Stern argues that because the CPP constitutes the biggest piece of the U.S. emission-reduction pledge (Intended Nationally Determined Contribution, or INDC) in the ongoing climate treaty negotiations in Paris, granting the stay could undermine U.S. climate leadership and, thus, other countries’ climate “ambitions.” Putting the CPP on ice could weaken the trust relationships on which the last best hope of earth allegedly depends.

So the Paris agreement already has been an arrow in the quiver of legal arguments supporting the Clean Power Plan. Now, let’s explore how the agreement could have been used to muck up the Trump administration’s planned rollback of Obama-era climate rules, including the Clean Power Plan.

When Article III courts review Article II agency action—such as rolling back a climate rule promulgated by a predecessor administration—they employ an “arbitrary and capricious” standard.
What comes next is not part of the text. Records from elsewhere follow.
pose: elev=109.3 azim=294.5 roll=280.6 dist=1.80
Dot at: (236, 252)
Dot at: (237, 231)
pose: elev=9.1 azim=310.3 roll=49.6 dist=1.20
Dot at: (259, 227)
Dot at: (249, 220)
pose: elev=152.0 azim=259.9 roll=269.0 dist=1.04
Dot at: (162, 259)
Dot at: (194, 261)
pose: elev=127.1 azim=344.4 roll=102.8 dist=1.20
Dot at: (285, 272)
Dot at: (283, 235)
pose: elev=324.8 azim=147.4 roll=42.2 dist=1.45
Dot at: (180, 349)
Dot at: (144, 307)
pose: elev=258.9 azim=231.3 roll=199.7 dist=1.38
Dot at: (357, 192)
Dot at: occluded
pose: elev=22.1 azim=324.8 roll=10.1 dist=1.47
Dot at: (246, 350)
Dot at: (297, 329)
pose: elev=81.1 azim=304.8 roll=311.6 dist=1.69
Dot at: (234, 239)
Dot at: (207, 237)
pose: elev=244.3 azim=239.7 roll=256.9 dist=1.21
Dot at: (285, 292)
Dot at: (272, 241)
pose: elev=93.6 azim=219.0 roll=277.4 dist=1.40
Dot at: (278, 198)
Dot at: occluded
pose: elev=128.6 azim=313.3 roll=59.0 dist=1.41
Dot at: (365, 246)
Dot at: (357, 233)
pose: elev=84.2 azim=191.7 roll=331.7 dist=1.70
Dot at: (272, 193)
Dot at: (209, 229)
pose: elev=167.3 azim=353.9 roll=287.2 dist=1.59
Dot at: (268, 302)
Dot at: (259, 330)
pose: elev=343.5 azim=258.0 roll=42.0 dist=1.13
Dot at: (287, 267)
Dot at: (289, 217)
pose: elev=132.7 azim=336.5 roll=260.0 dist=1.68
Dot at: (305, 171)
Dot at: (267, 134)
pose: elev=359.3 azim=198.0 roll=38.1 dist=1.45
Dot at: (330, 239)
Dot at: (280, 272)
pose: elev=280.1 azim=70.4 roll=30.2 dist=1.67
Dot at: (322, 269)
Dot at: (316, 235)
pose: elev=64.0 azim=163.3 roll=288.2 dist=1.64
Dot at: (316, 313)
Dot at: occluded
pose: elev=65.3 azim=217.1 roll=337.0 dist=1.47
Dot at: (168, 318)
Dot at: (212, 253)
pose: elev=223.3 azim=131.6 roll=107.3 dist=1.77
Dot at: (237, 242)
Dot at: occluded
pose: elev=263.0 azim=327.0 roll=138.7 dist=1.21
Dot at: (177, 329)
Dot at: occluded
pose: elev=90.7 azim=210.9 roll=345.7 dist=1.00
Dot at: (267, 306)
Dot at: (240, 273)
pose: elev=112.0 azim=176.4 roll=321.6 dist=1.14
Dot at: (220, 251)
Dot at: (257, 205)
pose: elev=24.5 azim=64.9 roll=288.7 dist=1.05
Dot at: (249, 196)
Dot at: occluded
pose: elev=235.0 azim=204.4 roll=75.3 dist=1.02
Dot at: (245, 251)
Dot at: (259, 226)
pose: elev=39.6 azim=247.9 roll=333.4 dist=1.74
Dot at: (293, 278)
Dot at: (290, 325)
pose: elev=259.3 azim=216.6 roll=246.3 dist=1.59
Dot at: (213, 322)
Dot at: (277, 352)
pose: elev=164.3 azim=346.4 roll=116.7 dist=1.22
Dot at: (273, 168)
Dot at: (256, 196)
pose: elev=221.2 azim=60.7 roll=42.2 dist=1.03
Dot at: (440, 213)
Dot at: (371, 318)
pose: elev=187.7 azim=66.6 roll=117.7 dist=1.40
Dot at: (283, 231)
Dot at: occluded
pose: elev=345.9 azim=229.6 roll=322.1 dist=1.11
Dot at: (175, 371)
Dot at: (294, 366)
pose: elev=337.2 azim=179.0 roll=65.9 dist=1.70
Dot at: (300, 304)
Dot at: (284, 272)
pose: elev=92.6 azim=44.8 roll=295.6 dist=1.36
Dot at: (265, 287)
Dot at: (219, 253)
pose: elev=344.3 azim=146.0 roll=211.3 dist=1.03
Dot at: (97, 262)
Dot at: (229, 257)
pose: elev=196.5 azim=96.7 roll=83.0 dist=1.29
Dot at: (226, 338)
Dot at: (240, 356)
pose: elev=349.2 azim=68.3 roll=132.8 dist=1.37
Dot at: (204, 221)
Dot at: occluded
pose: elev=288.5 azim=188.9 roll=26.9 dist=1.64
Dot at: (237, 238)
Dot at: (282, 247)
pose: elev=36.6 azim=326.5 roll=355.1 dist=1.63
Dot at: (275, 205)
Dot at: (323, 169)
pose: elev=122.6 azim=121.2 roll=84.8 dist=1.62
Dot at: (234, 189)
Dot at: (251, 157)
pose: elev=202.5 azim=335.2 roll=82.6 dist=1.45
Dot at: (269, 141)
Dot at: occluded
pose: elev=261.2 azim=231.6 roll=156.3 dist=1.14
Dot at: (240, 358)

To be sure, this is a low bar. Basically, it’s a rule of reason. The agency will carry the day unless it acted unreasonably in the eyes of the court.

In terms of a tangible example, consider the Obama-era methane rules for natural gas that were paused last week by the Trump EPA. By the book, these rules were technically focused on leaks of volatile organic compounds; however, they were trumpeted by the Obama administration as global warming policy, because when you capture volatile organic compounds, you also capture escaped methane, which is a greenhouse gas.

Imagine that the Trump administration had stayed in Paris, and that a year from now the EPA jumped through all the administrative hoops necessary to rescind the aforementioned volatile organic compound/methane rule. Next, activist attorneys general and green groups sue in the D.C. Circuit Court. The petitioners make a number of arguments, but among them is the claim that (paraphrasing):

In addition, the EPA’s decision to rescind this rule is unreasonable because this rule is essential to meeting the historic Paris climate agreement, in which the Trump administration decided to remain. Moreover, the agency unreasonably failed to perform any assessment of how reversing this rule will influence the U.S.’s ability to meet its targets pursuant to the agreement. It is plainly arbitrary and capricious for the EPA to fail to perform such an analysis, given that the Obama-era EPA justified this rule in large part as being necessary to meet our commitment under the landmark Paris agreement.

Of course, I think this reasoning is wrong. Also, I don’t think the odds are favorable that any court would accept this reasoning. However, I also wouldn’t faint with shock if a court bought such reasoning. It’s plausible, IMO. Ergo, it’s a risk. More to the point, the above reasoning would have been used in litigation against each rollback of an Obama-era climate rule.